A obra mostra a dificuldade que as vítimas têm de denunciar a situação. Na história, Adriana só contou sobre o abuso à mãe porque foi incentivada pela amiga Alice.

Odívia foi motivada a escrever o livro, pois queria evitar que a filha, de 5 anos, passasse pela mesma situação. "Mas como falar de um assunto tão difícil com uma criança? Pensei que deveria existir um livro que orientasse sobre o tema, sem assustá-las. Então resolvi escrevê-lo. Esse é o meu livro de estréia. Outros virão."
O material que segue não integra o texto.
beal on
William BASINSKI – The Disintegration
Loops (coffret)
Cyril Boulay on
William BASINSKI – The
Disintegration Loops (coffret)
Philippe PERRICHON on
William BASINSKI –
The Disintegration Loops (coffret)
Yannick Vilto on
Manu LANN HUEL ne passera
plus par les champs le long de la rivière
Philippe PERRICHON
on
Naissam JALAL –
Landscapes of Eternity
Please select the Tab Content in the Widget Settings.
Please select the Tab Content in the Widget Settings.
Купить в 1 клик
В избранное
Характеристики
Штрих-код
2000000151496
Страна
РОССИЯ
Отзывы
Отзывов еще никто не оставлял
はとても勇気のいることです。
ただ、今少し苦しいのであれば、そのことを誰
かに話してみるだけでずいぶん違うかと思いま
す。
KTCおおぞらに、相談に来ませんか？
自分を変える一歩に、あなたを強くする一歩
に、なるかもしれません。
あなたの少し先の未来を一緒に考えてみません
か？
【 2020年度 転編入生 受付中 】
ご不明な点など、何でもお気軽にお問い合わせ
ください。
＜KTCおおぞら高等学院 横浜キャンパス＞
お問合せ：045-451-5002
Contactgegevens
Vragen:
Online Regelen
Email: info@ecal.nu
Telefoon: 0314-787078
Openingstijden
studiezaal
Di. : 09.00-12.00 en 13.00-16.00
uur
Para ela, a escola tem o compromisso ético e legal de notificar às autoridades casos suspeitos ou confirmados de maus-tratos, que incluem a violência sexual. "O ambiente escolar é um excelente lugar para que as discussões sobre abuso sexual aconteçam, sempre respeitando a faixa etária e o nível de conhecimento da criança."


Na opinião de especialistas ouvidos pelo G1, o falar de abuso sexual na escola requer, sobretudo, uma formação especializada dos educadores.
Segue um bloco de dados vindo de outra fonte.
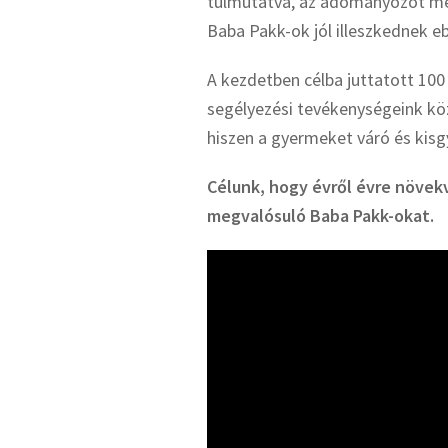
túlmutatva, az adományozót még
Baba Pakk-ok jól illeszkednek e
A kezdetben célba juttatott 100
segélyezési tevékenységeink köz
hiszen a gyermeket váró és kis
Célunk, hogy évről évre növekv
megvalósuló Baba Pakk-okat.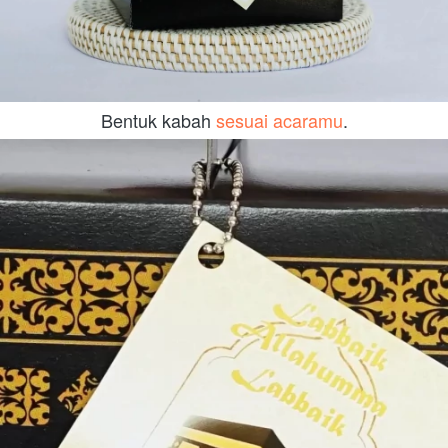
Bentuk kabah 
sesuai acaramu
.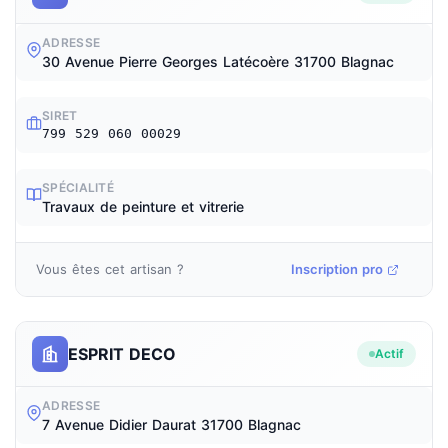
ADRESSE
30 Avenue Pierre Georges Latécoère 31700 Blagnac
SIRET
799 529 060 00029
SPÉCIALITÉ
Travaux de peinture et vitrerie
Vous êtes cet artisan ?
Inscription pro
ESPRIT DECO
Actif
ADRESSE
7 Avenue Didier Daurat 31700 Blagnac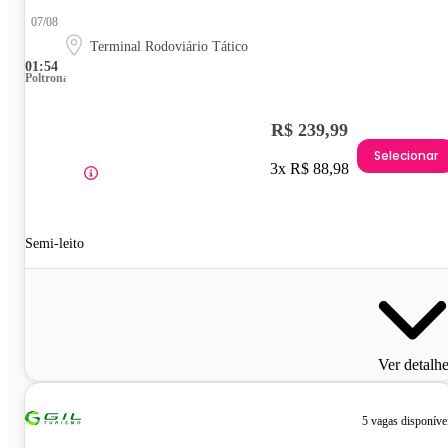
07/08
Terminal Rodoviário Tático
01:54
Poltrona
R$ 239,99
Selecionar
3x R$ 88,98
Semi-leito
Ver detalh
5 vagas disponíve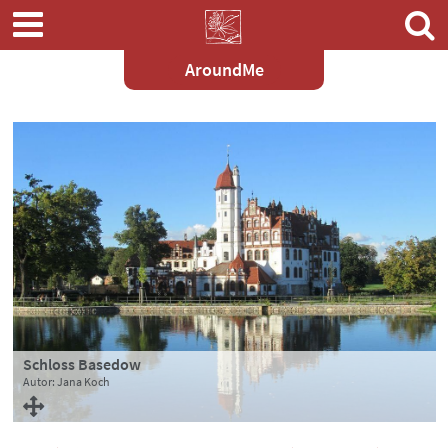
AroundMe
Zum
Hauptinhalt
springen
Schloss Basedow
Autor: Jana Koch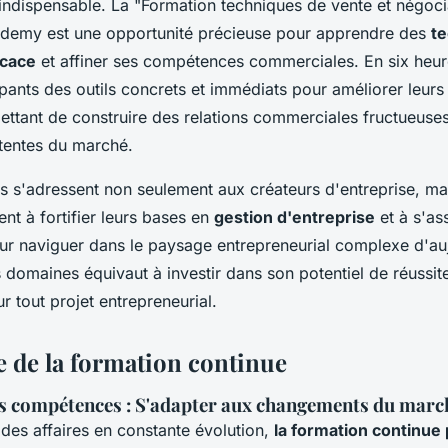
 indispensable. La "Formation techniques de vente et négoc
demy est une opportunité précieuse pour apprendre des
t
icace
et affiner ses compétences commerciales. En six heur
ipants des outils concrets et immédiats pour améliorer leurs
mettant de construire des relations commerciales fructueuse
tentes du marché.
s'adressent non seulement aux créateurs d'entreprise, mai
nt à fortifier leurs bases en
gestion d'entreprise
et à s'ass
ur naviguer dans le paysage entrepreneurial complexe d'au
domaines équivaut à investir dans son potentiel de réussite
r tout projet entrepreneurial.
 de la formation continue
es compétences : S'adapter aux changements du marc
es affaires en constante évolution,
la formation continue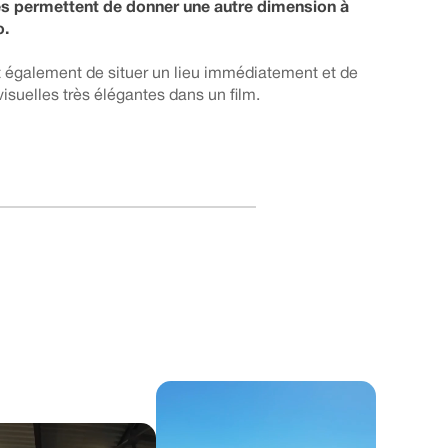
s permettent de donner une autre dimension à
o.
 également de situer un lieu immédiatement et de
visuelles très élégantes dans un film.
"É necessário adequar a discussão para as pessoas que podem contribuir. Refletir com formadores de opinião, professores e educadores. A escola é um espaço apropriado, mas é necessário tratar com ressalva o público infantil", diz a socióloga Graça Gadelha.
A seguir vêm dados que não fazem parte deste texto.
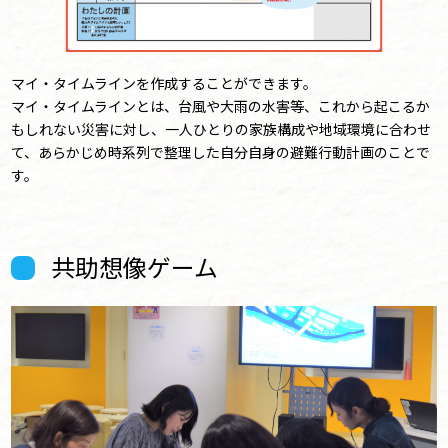
マイ・タイムラインを作成することができます。
マイ・タイムラインとは、台風や大雨の水害等、これから起こるか
もしれない災害に対し、一人ひとりの家族構成や地域環境に合わせ
て、あらかじめ時系列で整理した自分自身の避難行動計画のことで
す。
共助想像ゲーム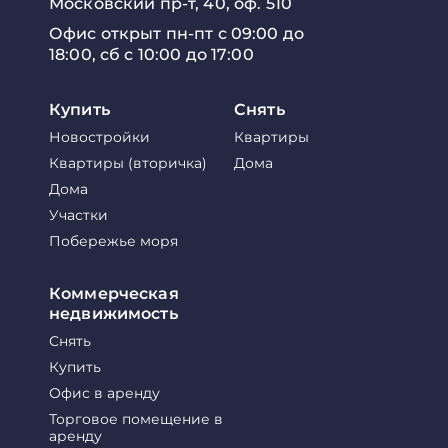
Московский пр-т, 40, оф. 510
Офис открыт пн-пт с 09:00 до
18:00, сб с 10:00 до 17:00
Купить
Снять
Новостройки
Квартиры
Квартиры (вторичка)
Дома
Дома
Участки
Побережье моря
Коммерческая
недвижимость
Снять
Купить
Офис в аренду
Торговое помещение в
аренду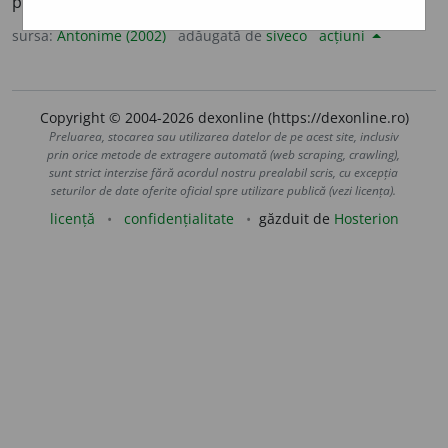
premergător
sursa:
Antonime (2002)
adăugată de
siveco
acțiuni
Copyright © 2004-2026 dexonline (https://dexonline.ro)
Preluarea, stocarea sau utilizarea datelor de pe acest site, inclusiv
prin orice metode de extragere automată (web scraping, crawling),
sunt strict interzise fără acordul nostru prealabil scris, cu excepția
seturilor de date oferite oficial spre utilizare publică (vezi licența).
licență
confidențialitate
găzduit de
Hosterion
Para Graça, publicações como "Segredo Segredíssimo" necessitam de orientação e diálogo porque a "criança não tem capacidade de refletir e entender a mensagem."

Itamar Gonçalves, coordenador de programa da Childhood Brasil, concorda que tais livros exigem "mediação." "É um material adequado, mas exige orientação de um adulto, da família ou da escola. Hoje não dá mais para a escola ficar ausente desta conversa. A comunidade escolar tem papel fundamental na prevenção, identificação, bem como na notificação dos casos de violência sexual."
Para Gonçalves, o tema sexo ainda é tabu na sociedade, muitas vezes os educadores são conservadores. Porém, segundo ele, é necessário discutir questões como desejo e afetividade, que vão muito além do conceito do início da década de 90 que tratava o sexo apenas como reprodução.

A Chidlhood Brasil, organização que defende os direitos das crianças e adolescentes contra abuso e explora sexual, possui um projeto de formação de educadores que já foi levado para os municípios de São Paulo e do Grande ABC. Atualmente, o trabalho é desenvolvido em nove cidades pernambucanas. O objeto é capacitar os educadores para que saibam prevenir, identificar e notificar os casos de violência sexual.

O Ministério da Educação também realizou um projeto de formação de 500 profissionais, sendo 430 da educação e 70 da rede de proteção de direitos de crianças e adolescentes, entre eles, conselheiros tutelares, profissionais de saúde e do desenvolvimento social. Além disso, o MEC possui três publicações que contemplam o tema destinadas aos educadores. São elas: "Guia Escolar: Métodos para Identificação de Sinais de Abuso e  Exploração Sexual de Crianças e Adolescentes",  "Escola que Protege" e "Impactos da Violência nas Escolas".